**文書抜粋:**
========================================

先行き不透明な時代だからこそ重視したい人材育成。しかし、先行き不透明だからこそ、「どう人材育成の方針を立てれば良いのか?」「そもそも今求められる人材育成とはなにか?」といった疑問をもっていることでしょう。

じつは人材育成で求められることは今も昔も変わらず、進歩した技術を使えば将来に備えた人材育成も目指せます。

そこで今回、7000社以上の企業のさまざまな相談にのってきた弊社が、新人や中堅といった階層別に今の人材育成の正攻法を解説していきます。

今求められる人材育成の目的や意味とは?

具体的なノウハウなどを解説する前に、今求められる人材育成の目的や意味をあらためて簡単に解説していきます。というのも、現状の人材育成の問題点とやるべきことの優先順位が明確になるからです。

人材育成にも流行りや廃りがあり、成功企業が絶賛している方法だからといって自社でも成果をだすとは限りません。業界が違えば常識がちがい、おなじ業界でも企業ごとに強みや特色がちがうからです。

というわけで、今求められる人材育成の意味と目的をあらためて簡単に解説していきます。具体的に解説するのは、以下の3点です。

  • 経営目標を達成するための手段
  • 生産性の向上
  • 先行き不透明な時代への対応

それぞれ解説していきます。

経営目標を達成するための手段

どの企業においても人材育成の究極的な目的は、経営目標を達成の原動力となる人材を育てることだといえます。しかし、経営目標や中長期的な方針は企業によてさまざまです。したがって、本来人材育成とは基本をおさえつつも自社の経営戦略と連動させて独自の方針をとらなければいけません。

たとえば、長年業界トップを目指している企業なら、マーケティングやデザイン思考に長けた人材の獲得と育成が効果的です。営業力が弱点な企業であれば、自社のトップセールスのノウハウを分析して若手や中堅以上の社員の育成に活用するといった方法をとらなければいけません。

========================================

**課題:**
人材育成の文章のうち、「そこで今回、7000社以上の」を含む語句から始め、「先順位が明確になるからです。」で終わる部分を一字一句違えずに書き写してください。 この後に続く資料は、人材育成の文章とは別個のものです。

**データ抜粋:**
========================================

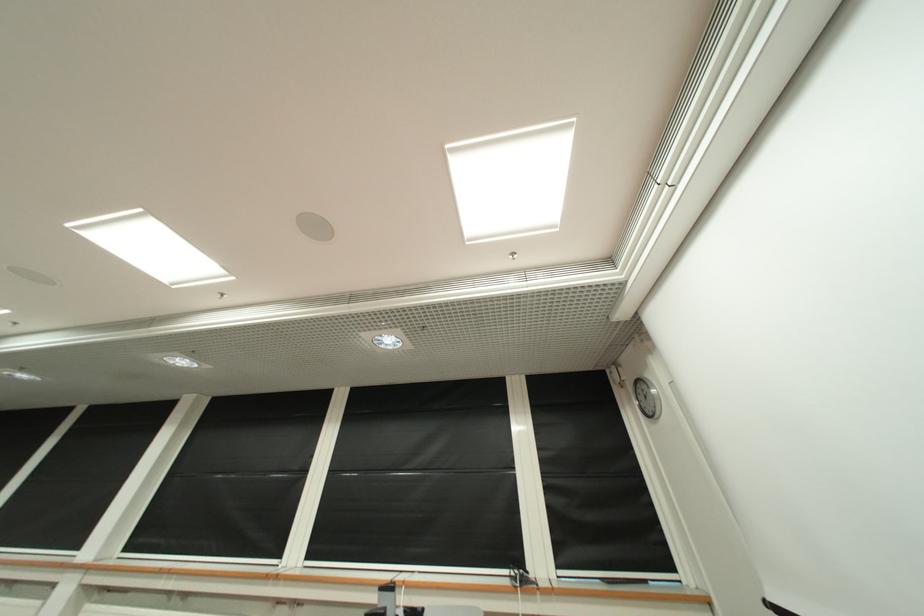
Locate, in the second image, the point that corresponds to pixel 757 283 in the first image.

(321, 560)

========================================

**解答例:**
そこで今回、7000社以上の企業のさまざまな相談にのってきた弊社が、新人や中堅といった階層別に今の人材育成の正攻法を解説していきます。

今求められる人材育成の目的や意味とは?

具体的なノウハウなどを解説する前に、今求められる人材育成の目的や意味をあらためて簡単に解説していきます。というのも、現状の人材育成の問題点とやるべきことの優先順位が明確になるからです。